Die Bilbala Cherkos ist an drei Seiten durch einen Graben vom Fels getrennt. Die Kirche steht auf einem Podest, der Kirchenraum ist tiefer als die Kirchenschwelle, das Allerheiligste ist wieder erhöht. Charakteristisch für diese Kirche sind die zwei Kuppeln. Geweiht ist dieses Gotteshaus dem Märtyrer Cyriacus, der zusammen mit seiner Mutter den Feuertod erlitt.

Von Woldiya über Dessie, Debre Birhan nach Addis Abeba

Landschaftsbild
Landschaftsbild

Von Woldiya nach Dessie geht es zunächst durch gut bewirtschaftetes Bauernland auf brüchiger Asphaltstraße, dann durch eine Berglandschaft und danach in ein langgestrecktes Tal, in dem sich der Lake Hayk befindet, den man von einer Zufahrt aus sieht. Der See erlangte Berühmtheit durch das Kloster Istifanos, dem Tekla Haimanot vorstand, Wegbereiter für die Wiedereinsetzung der salomonischen Dynastie im 13. Jahrhundert.

Lake Hayk
Lake Hayk

Auf der Weiterfahrt überwindet man wieder eine Steigung und erreicht in einem kleinen Tal am Fuße des Tasa die Ortschaft Dessie. Die Hauptstadt der Provinz Wolo dehnt sich mit ihren Wellblech-Häusern im Hochtal nach unten aus und ist von höheren Bergen mit Eukalyptuswäldern an den Hängen umgeben. Aus dem bedeutenden Handelszentrum und Rastplatz für den Fernverkehr sollen die hübschesten Mädchen Äthiopiens stammen. Dese heißt übersetzt »meine Freude« und wurde von Kaiser Yohannes IV. im Jahre 1882 so getauft, als dort der Große Komet beobachtet werden konnte. Während der Invasion des faschistischen Italien (1935/36) verlegte Kaiser Haile Selassie sein Hauptquartier eine Zeitlang nach Desise

Auf der Straße von Dessie nach Kombolcha
Auf der Straße von Dessie nach Kombolcha

Nur wenige Kilometer sind es von Dessie nach Kombolcha, doch die Straße weist auf ihrem Weg den Steilhang hinab einige scharfe Kurven auf. Die Route bietet zahlreiche schöne Ausblicke am Rand des ostafrikanischen Grabenbruchs und ist von Eukalyptusbäumen und Kakteen gesäumt.
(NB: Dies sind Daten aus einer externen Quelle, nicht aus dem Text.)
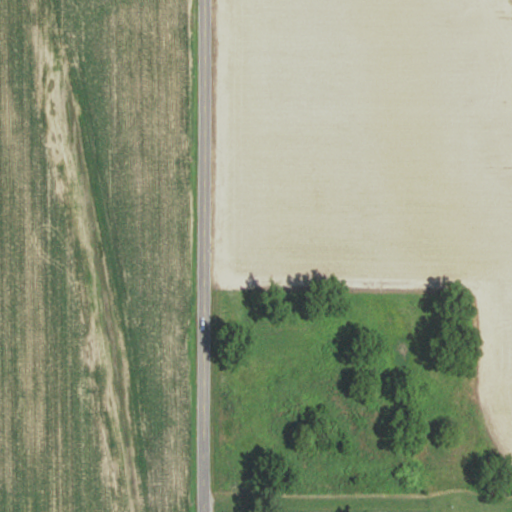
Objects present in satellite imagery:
road: (203, 256)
Sichtbares Zeichen des Vulkanismus ist der häufige morgendliche Nebel, der von den vielen heißen Quellen herrührt. Man muss auf Rinderherden Acht geben, die oft die Straße versperren. In den Bäumen findet man zuweilen Bienenkörbe für die Honigproduktion.

Kombolcha ist Ausgangspunkt für die Route durch die Denakil Desert nach Asab am Roten Meer bzw. über Bati und Gewane nach Awash. Von Kombolcha geht es durch den Großen Graben, entlang von Baumwoll- und Tabakfeldern. Jetzt beginnt eine öde Ebene, die aber montags von der Volksgruppe der Galla nur so wimmelt, bis wir endlich wieder die Hauptstadt Addis Abeba mit ihrer betriebsamen Hektik erreichen – Lichtjahre weit weg scheint hier das beschwerliche, aber auch ursprüngliche Leben im Rest des Landes.